Settings.embed_model = HuggingFaceEmbedding(
    model_name="BAAI/bge-small-en-v1.5",
    device="cuda",
    model_kwargs={"torch_dtype": "float16"},
)

What if my desired model does not have my desired backend and optimization or quantization?

The backend-export Hugging Face Space can be used to convert any Sentence Transformers model to ONNX or OpenVINO with quantization or optimization applied. This will create a pull request to the model repository with the converted model files.
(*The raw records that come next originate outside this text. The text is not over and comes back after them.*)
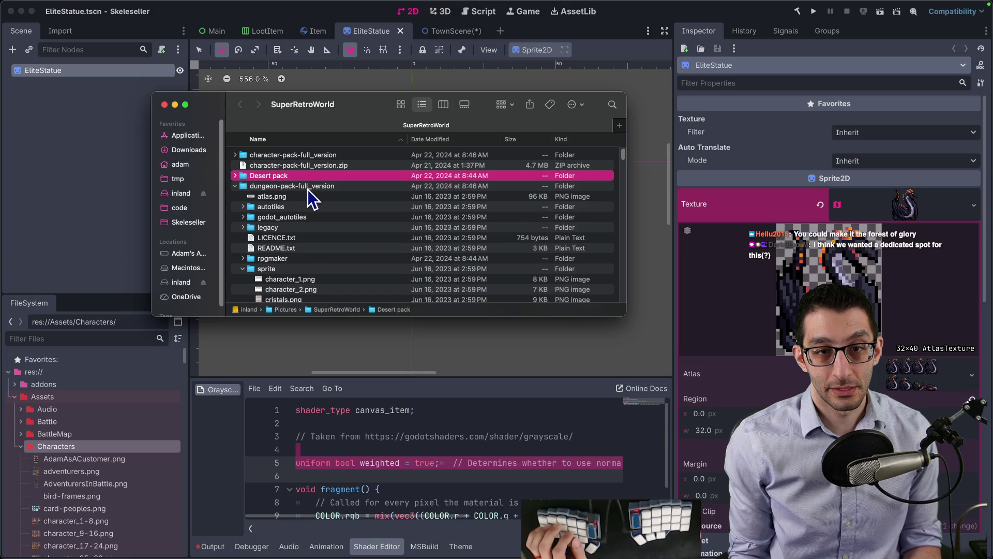
key("Down")
key("Down")
key("space")
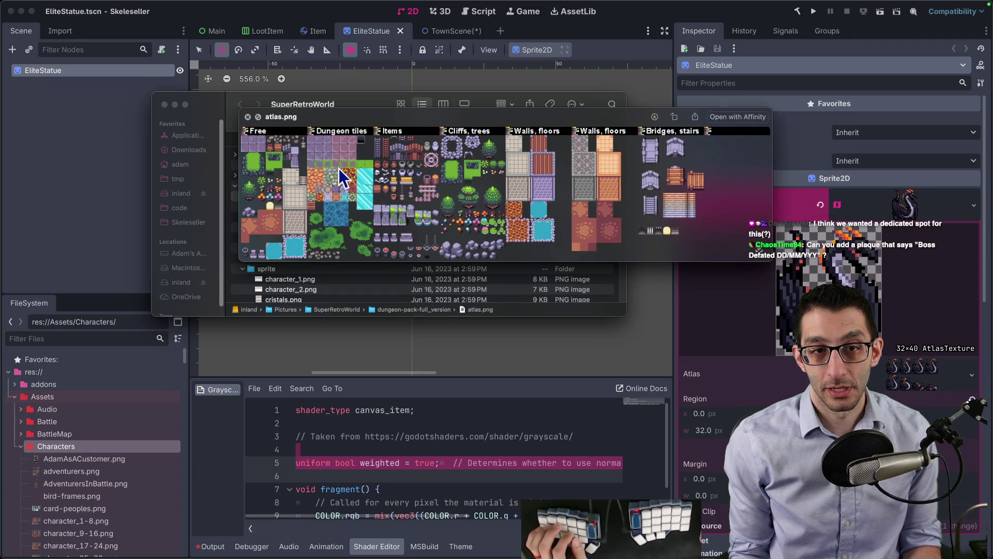
key("space")
double_click(286, 197)
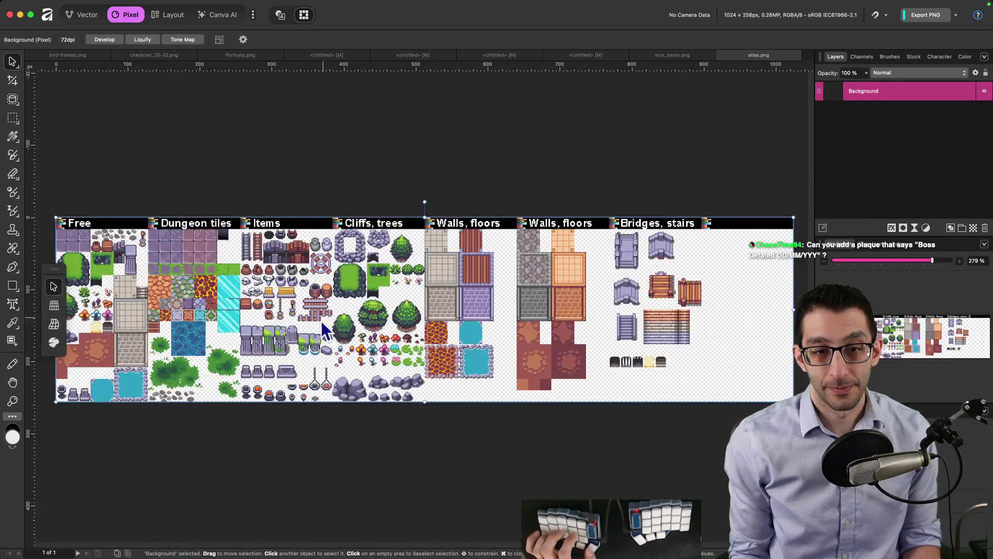
- Zoom and pan atlas.png to the pillar and plinth tiles, then return to the grayscale shader page
scroll(322, 320, "up", 3)
scroll(289, 364, "up", 5)
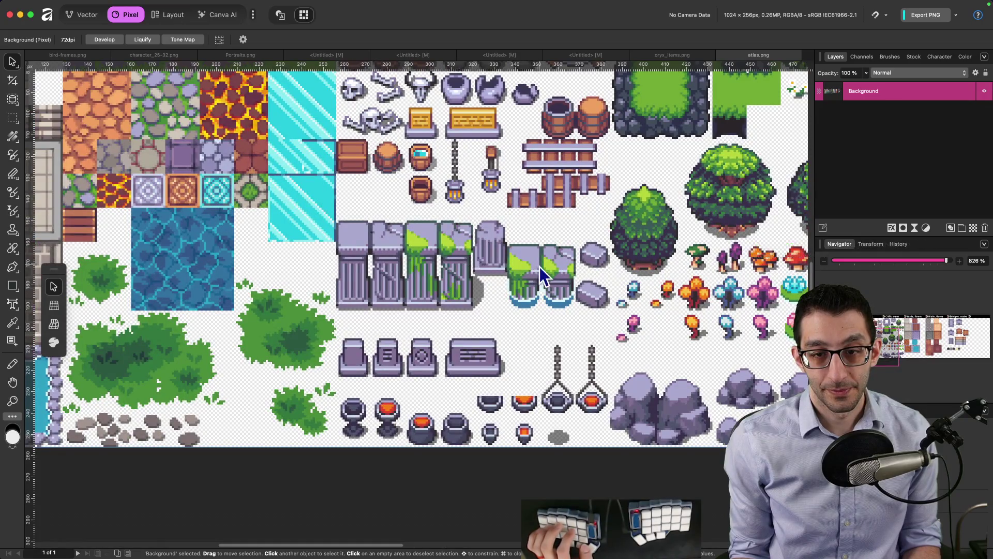
mouse_move(539, 266)
left_mouse_down()
mouse_move(313, 224)
mouse_move(274, 238)
left_mouse_up()
scroll(271, 238, "right", 10)
scroll(272, 238, "up", 4)
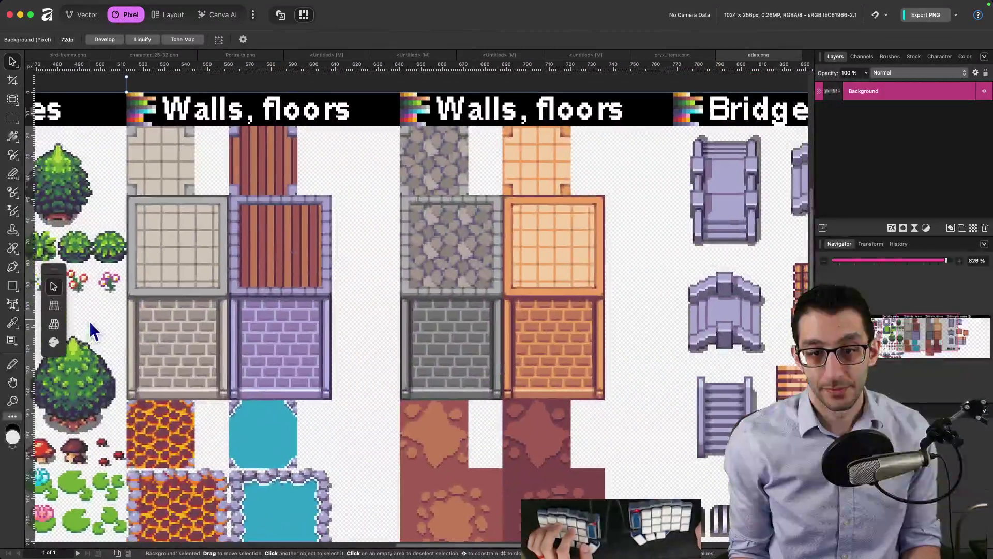
scroll(76, 257, "left", 20)
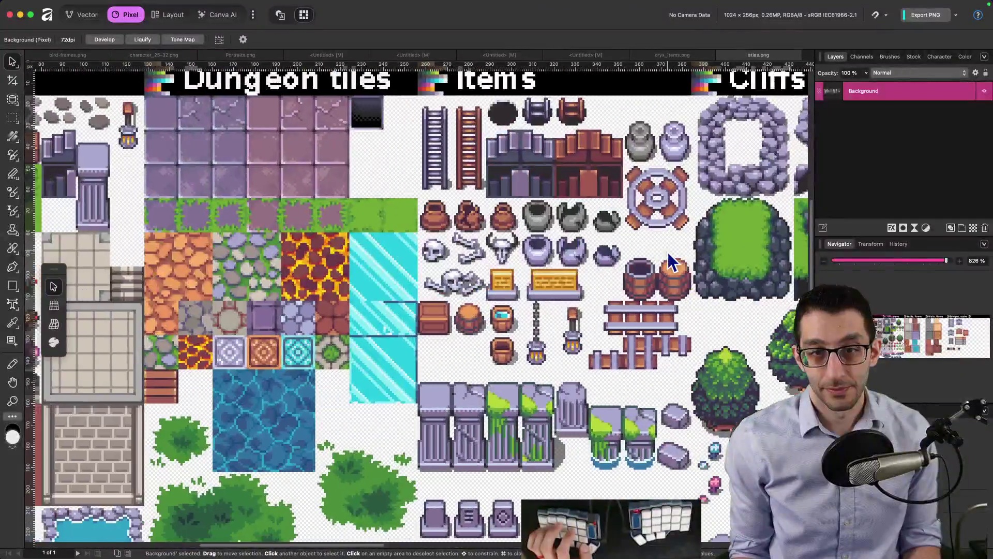
scroll(694, 212, "left", 10)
You can then use this model in LlamaIndex by specifying the revision argument like so:

from llama_index.embeddings.huggingface import HuggingFaceEmbedding
from llama_index.core import Settings

Settings.embed_model = HuggingFaceEmbedding(
    model_name="BAAI/bge-small-en-v1.5",
    backend="openvino",
    revision="refs/pr/16",  # for pull request 16: https://huggingface.co/BAAI/bge-small-en-v1.5/discussions/16
    model_kwargs={"file_name": "openvino_model_qint8_quantized.xml"},
)

LangChain Integrations#

We also support any embeddings offered by Langchain here.

The example below loads a model from Hugging Face, using Langchain's embedding class.
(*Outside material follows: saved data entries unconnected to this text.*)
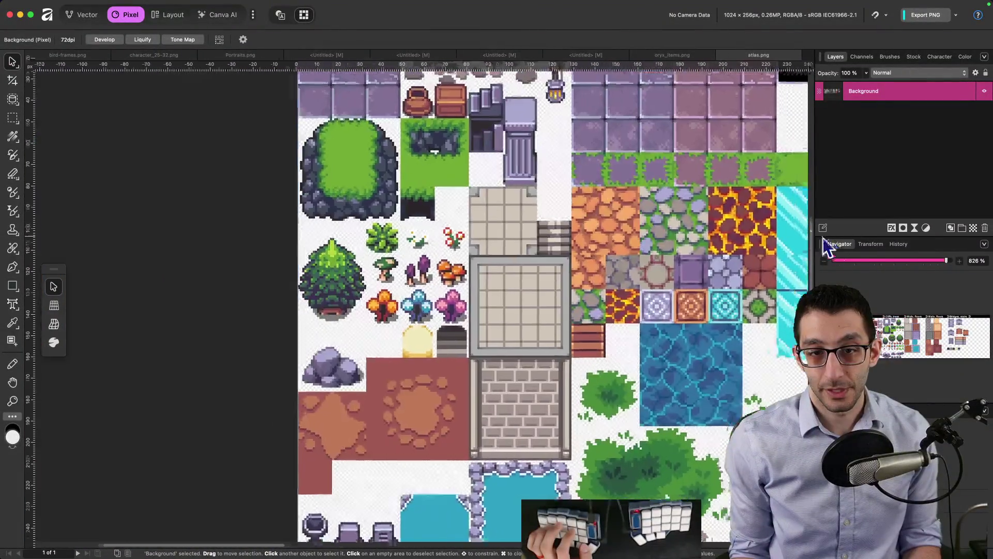
scroll(691, 278, "right", 10)
scroll(467, 225, "down", 4)
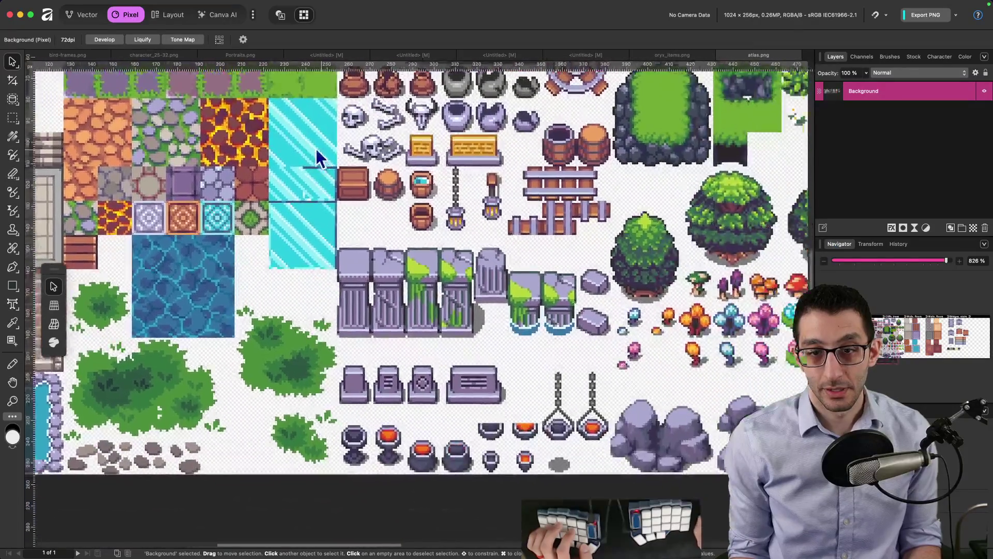
scroll(359, 262, "up", 3)
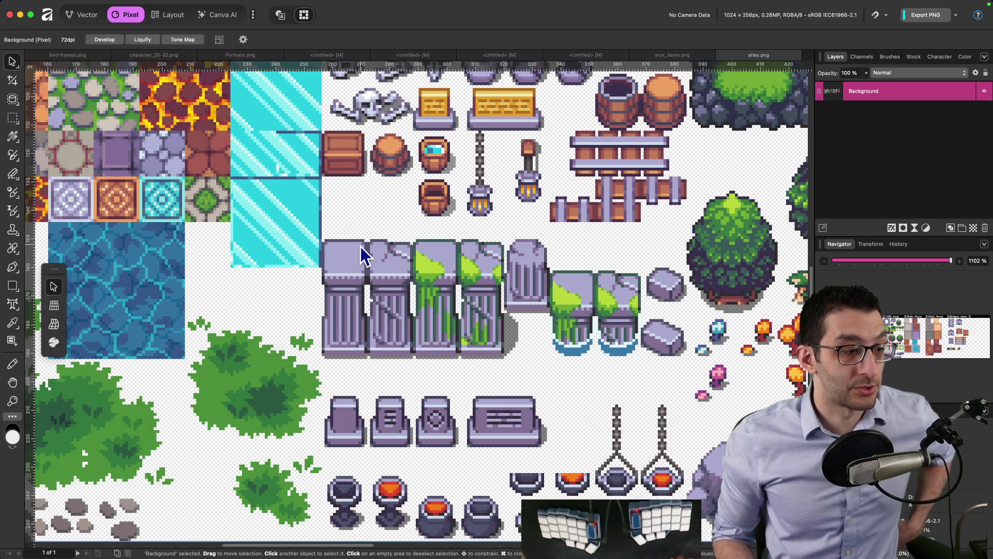
key("super+Tab")
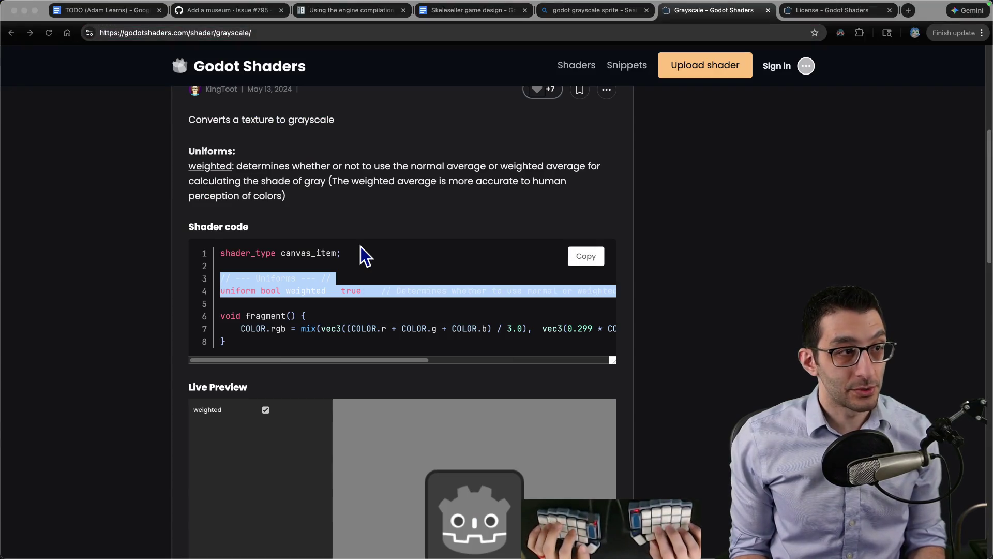
- Go to the Weblate site in a new tab and open the Skeleseller project
key("ctrl+t")
type("web")
key("Return")
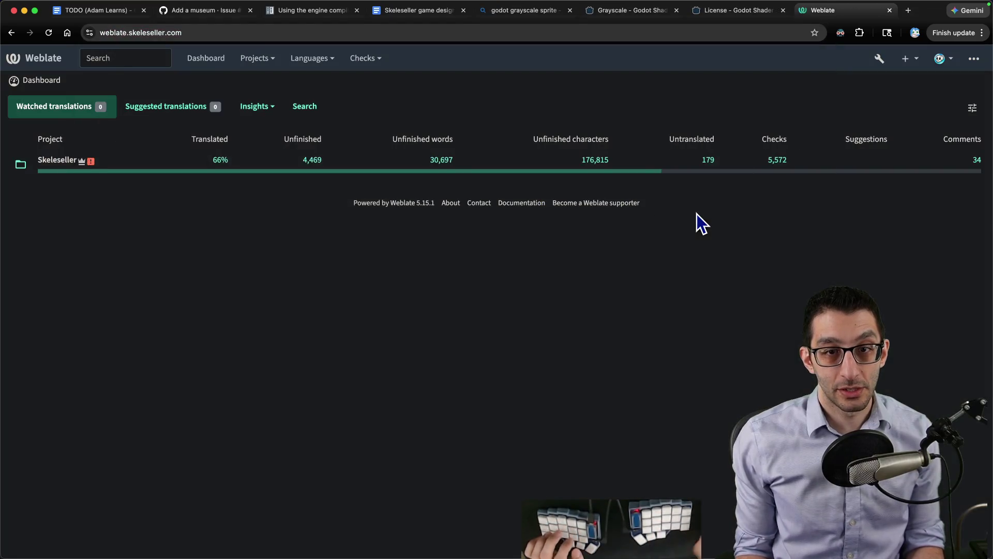
left_click(62, 160)
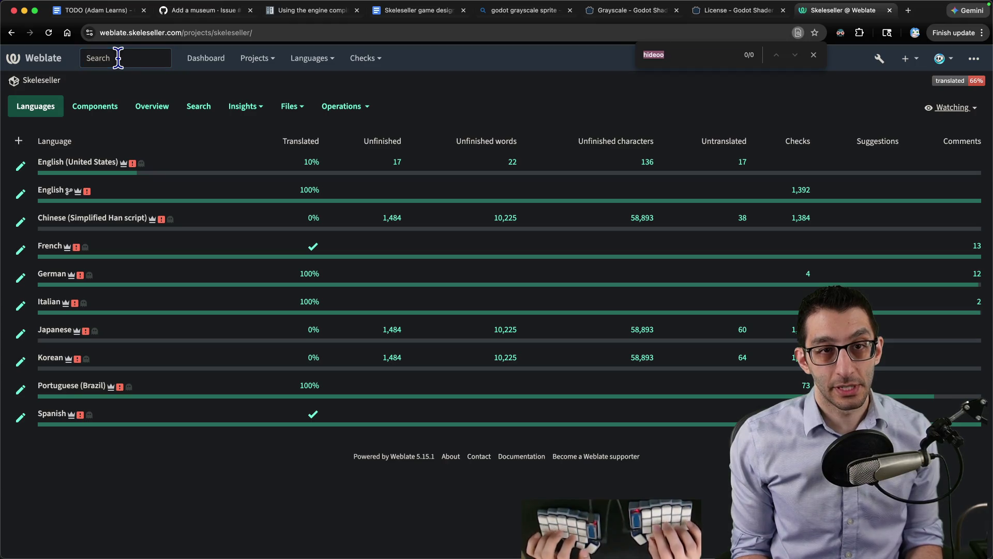
- Search Weblate for 'hired the' and select the English 'Hired the Warrior' source text
key("super+l")
type("webl")
key("Tab")
type("hired the")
pip install llama-index-embeddings-langchain

from langchain.embeddings.huggingface import HuggingFaceBgeEmbeddings
from llama_index.core import Settings

Settings.embed_model = HuggingFaceBgeEmbeddings(model_name="BAAI/bge-base-en")

Custom Embedding Model#

If you wanted to use embeddings not offered by LlamaIndex or Langchain, you can also extend our base embeddings class and implement your own!

The example below uses Instructor Embeddings (install/setup details here), and implements a custom embeddings class. Instructor embeddings work by providing text, as well as "instructions" on the domain of the text to embed. This is helpful when embedding text from a very specific and specialized topic.

from typing import Any, List
from InstructorEmbedding import INSTRUCTOR
from llama_index.core.embeddings import BaseEmbedding


class InstructorEmbeddings(BaseEmbedding):
    def __init__(
        self,
        instructor_model_name: str = "hkunlp/instructor-large",
        instruction: str = "Represent the Computer Science documentation or question:",
        **kwargs: Any,
    ) -> None:
        super().__init__(**kwargs)
        self._model = INSTRUCTOR(instructor_model_name)
        self._instruction = instruction

        def _get_query_embedding(self, query: str) -> List[float]:
            embeddings = self._model.encode([[self._instruction, query]])
            return embeddings[0]

        def _get_text_embedding(self, text: str) -> List[float]:
            embeddings = self._model.encode([[self._instruction, text]])
            return embeddings[0]

        def _get_text_embeddings(self, texts: List[str]) -> List[List[float]]:
            embeddings = self._model.encode(
                [[self._instruction, text] for text in texts]
            )
            return embeddings

        async def _get_query_embedding(self, query: str) -> List[float]:
            return self._get_query_embedding(query)

        async def _get_text_embedding(self, text: str) -> List[float]:
            return self._get_text_embedding(text)

Standalone Usage#

You can also use embeddings as a standalone module for your project, existing application, or general testing and exploration.

embeddings = embed_model.get_text_embedding(
    "It is raining cats and dogs here!"
)

List of supported embeddings#

We support integrations with OpenAI, Azure, and anything LangChain offers.